Collection entries
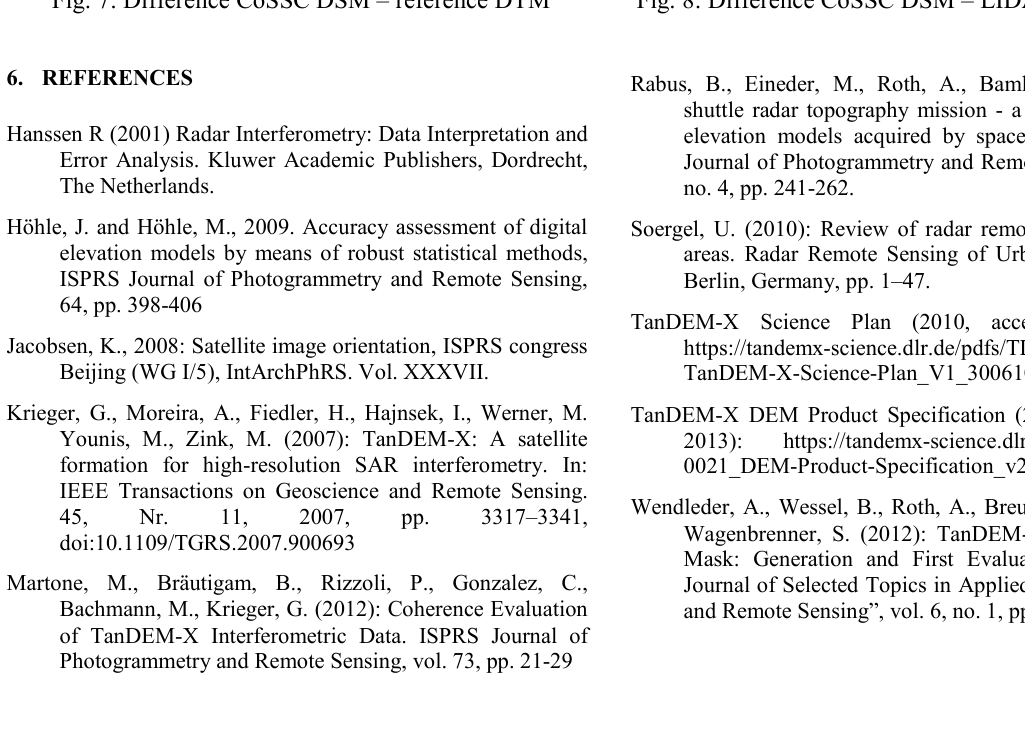
Fig. 7: Difference CoSSC DSM – reference DTM Fig. 8: Difference CoSSC DSM – LIDAR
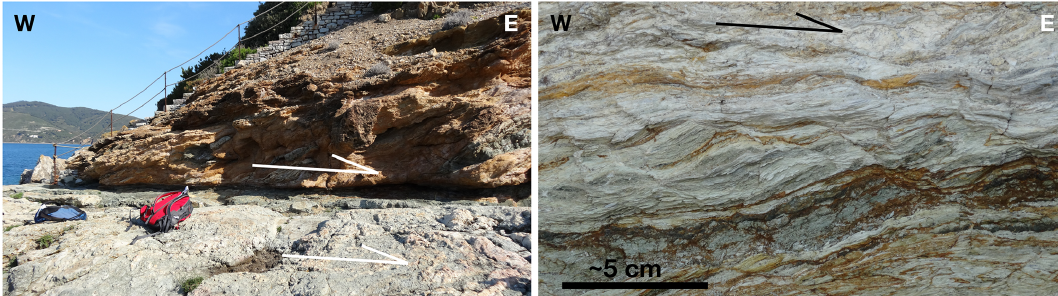
Figure 9. Left: overview of the detachment fault. Right: detail of the shear bands indicating top-to-the-east kinematics.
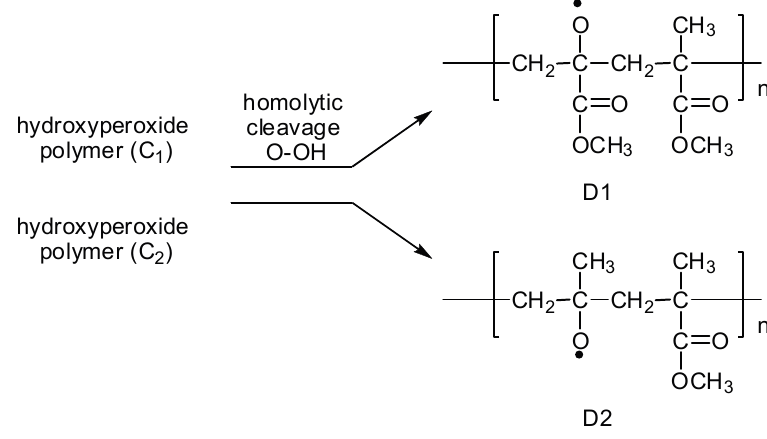
Figure 5. Formation of polymer oxy radicals D 1 and D 2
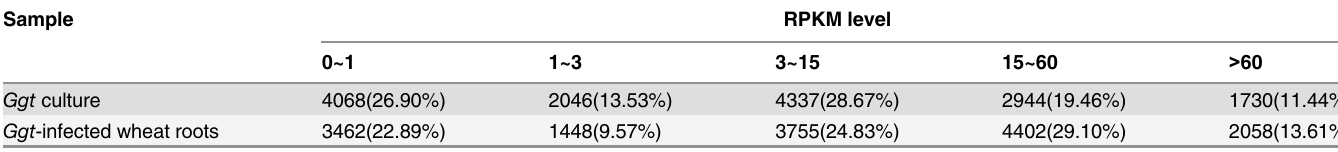
Table 3. Number of transcripts of Ggt culture and Ggt -infected wheat roots at different expression level intervals. Sample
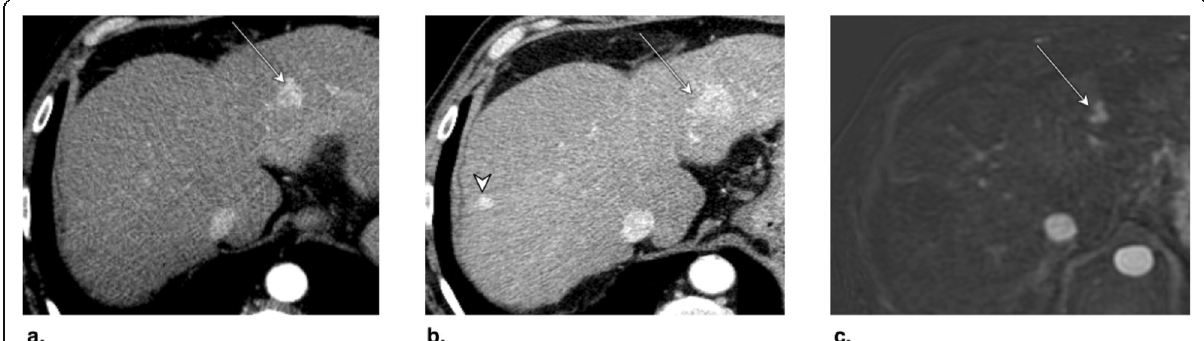
Fig. 9 Axial CT in late arterial phase (AP) obtained ( a ) pretreatment: image shows nonrim arterial phase hyperenhancement (APHE) of a 2-cm LR- 4 observation in segment II-III (arrow). b 2 months post percutaneous ethanol ablation (PEA): image shows interval growth (arrow) and a new LR- 4 observation (arrowhead) in segment VIII. At this point, the treated lesion is categorized LR-TR viable. c Axial T1-weighted subtraction MR in late AP obtained 1 month post repeat PEA: image shows serpiginous enhancement in the location of the treated lesion possibly representing vascular fistula. The treated observation is categorized LR-TR Equivocal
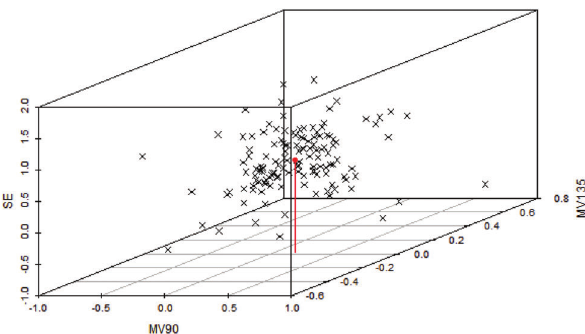
Figure 2 - Trivariate analysis showing the influence of the parameters spherical equivalent, magnitude vector 90 and magnitude vector 135 on differences between right-eye refrac- tion values obtained under cycloplegia by Spot Vision Screen- ing TM and by subjective clinical refractometry) in a sample of 134 healthy Brazilian volunteers. SE: spherical equivalent; MV 90: magnitude vector on the 90 o axis, magnitude vector 135: difference between diopter components projected on the 135 o axis and the 45 o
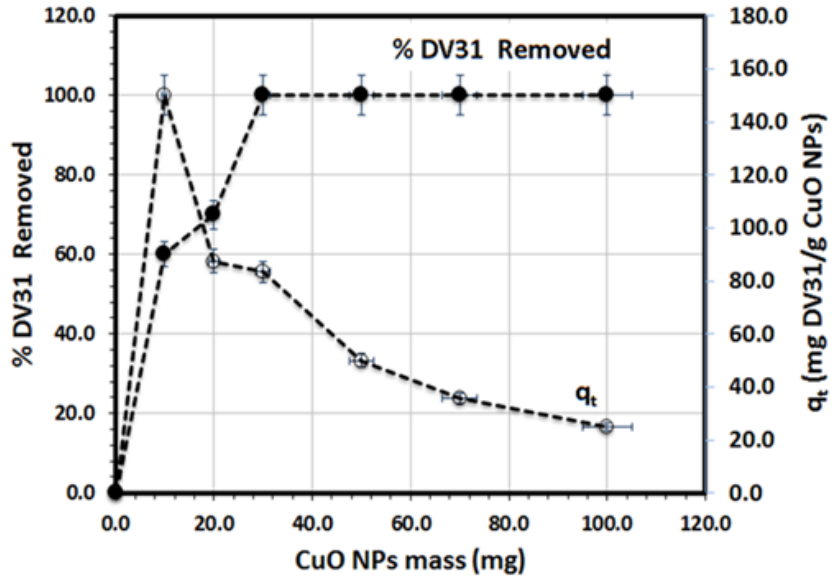
Figure 6. Effect of CuO NPs mass for the removal of DV31 dye from aqueous solution. (Experimental conditions: DV31 dye concentration 25 mg/L; sample volume 100 mL; 30 min contact time; 0.5 mL H 2 O 2 ; pH 8.6 and temperature at 25 °C).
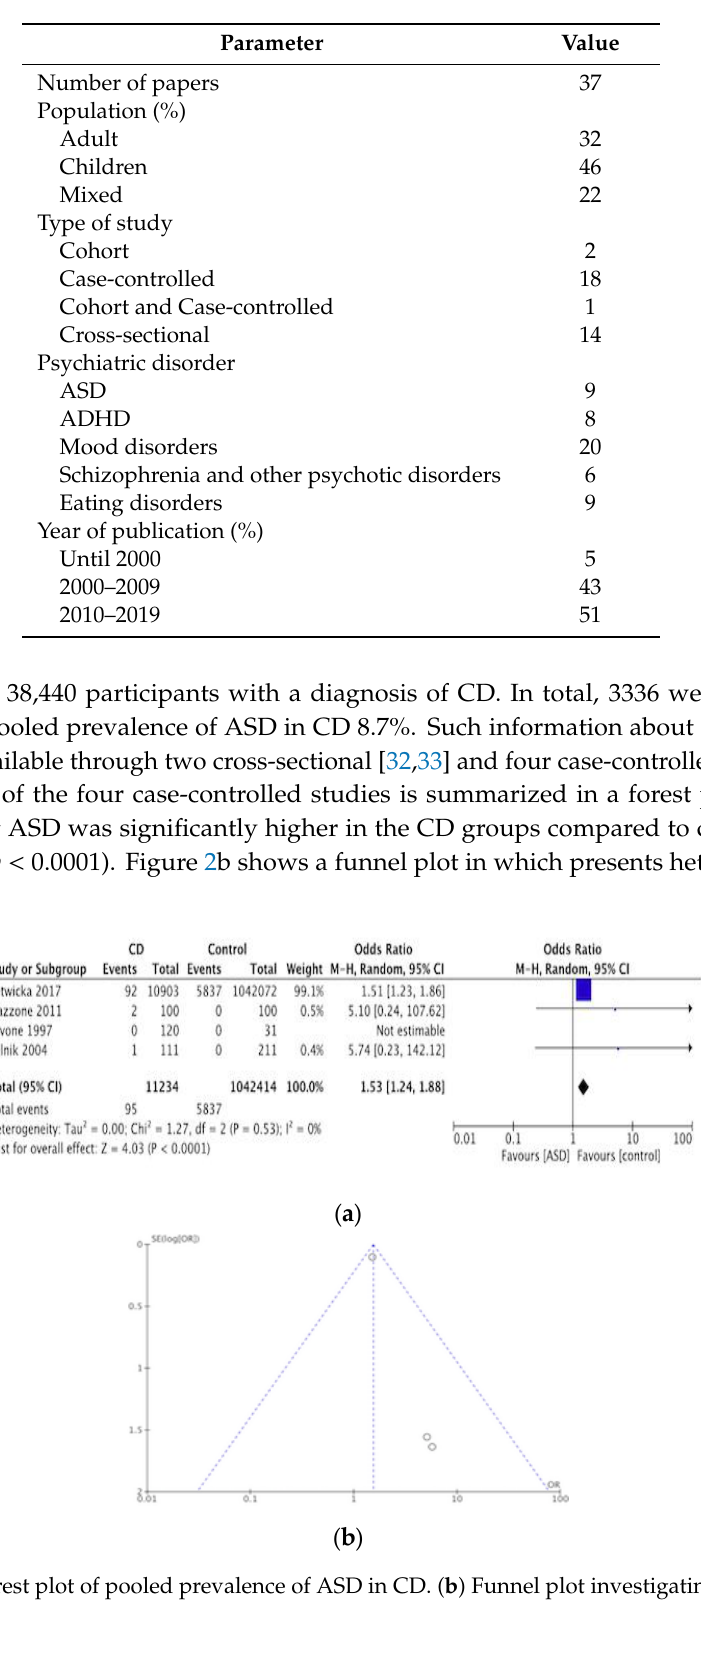
Table 1. Characteristics of studies included in this review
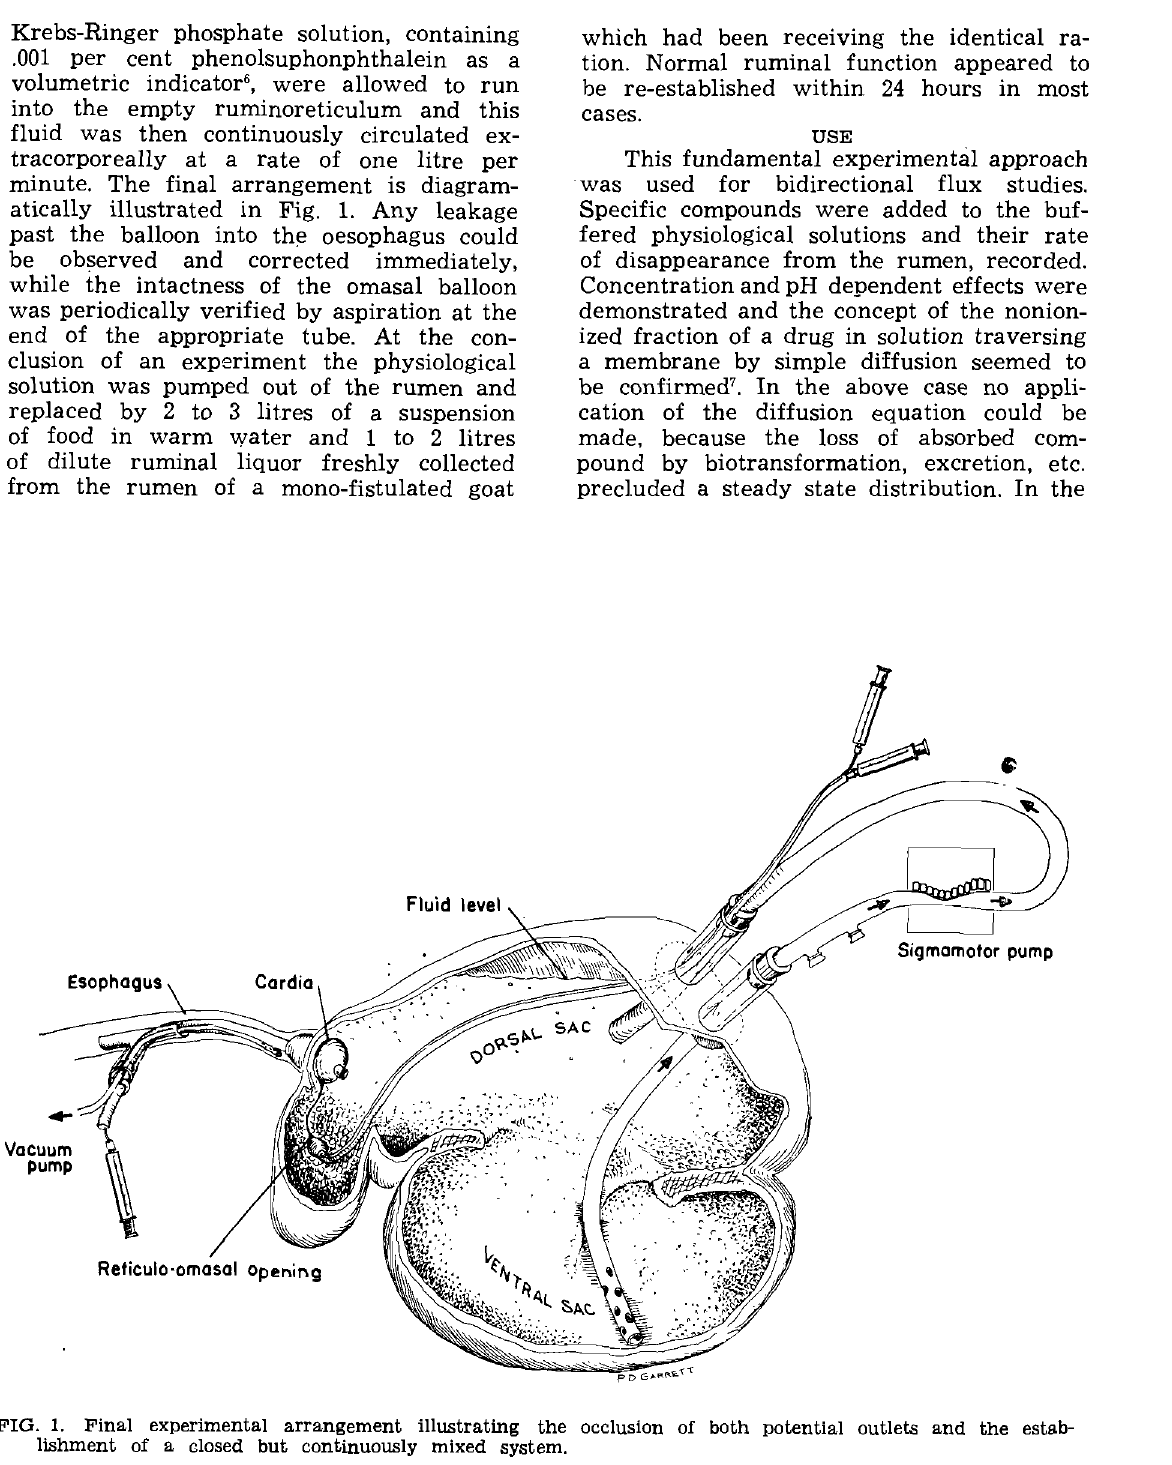
FIG. 1. Final experimental arrangement illustrating the occlusion of both potential outlets and the esta.b lishment of a closed but continuously mixed system.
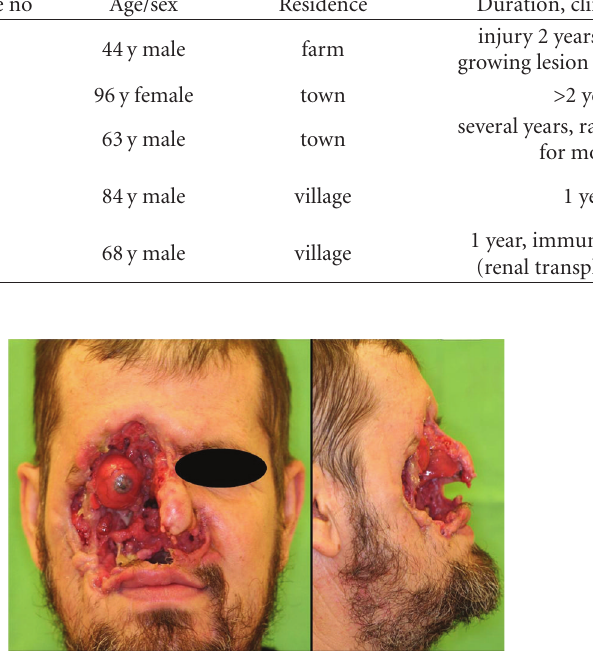
Figure 1: Case 1: A mutilating tumor on the right side of the patient’s face.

> _Directions_: Leave nothing out but the pictures when transcribing the records.

> _Expected output_:
Fig. 7: Difference CoSSC DSM – reference DTM Fig. 8: Difference CoSSC DSM – LIDAR
Figure 9. Left: overview of the detachment fault. Right: detail of the shear bands indicating top-to-the-east kinematics.
Figure 5. Formation of polymer oxy radicals D 1 and D 2
Table 3. Number of transcripts of Ggt culture and Ggt -infected wheat roots at different expression level intervals. Sample
Fig. 9 Axial CT in late arterial phase (AP) obtained ( a ) pretreatment: image shows nonrim arterial phase hyperenhancement (APHE) of a 2-cm LR- 4 observation in segment II-III (arrow). b 2 months post percutaneous ethanol ablation (PEA): image shows interval growth (arrow) and a new LR- 4 observation (arrowhead) in segment VIII. At this point, the treated lesion is categorized LR-TR viable. c Axial T1-weighted subtraction MR in late AP obtained 1 month post repeat PEA: image shows serpiginous enhancement in the location of the treated lesion possibly representing vascular fistula. The treated observation is categorized LR-TR Equivocal
Figure 2 - Trivariate analysis showing the influence of the parameters spherical equivalent, magnitude vector 90 and magnitude vector 135 on differences between right-eye refrac- tion values obtained under cycloplegia by Spot Vision Screen- ing TM and by subjective clinical refractometry) in a sample of 134 healthy Brazilian volunteers. SE: spherical equivalent; MV 90: magnitude vector on the 90 o axis, magnitude vector 135: difference between diopter components projected on the 135 o axis and the 45 o
Figure 6. Effect of CuO NPs mass for the removal of DV31 dye from aqueous solution. (Experimental conditions: DV31 dye concentration 25 mg/L; sample volume 100 mL; 30 min contact time; 0.5 mL H 2 O 2 ; pH 8.6 and temperature at 25 °C).
Table 1. Characteristics of studies included in this review
FIG. 1. Final experimental arrangement illustrating the occlusion of both potential outlets and the esta.b lishment of a closed but continuously mixed system.
Figure 1: Case 1: A mutilating tumor on the right side of the patient’s face.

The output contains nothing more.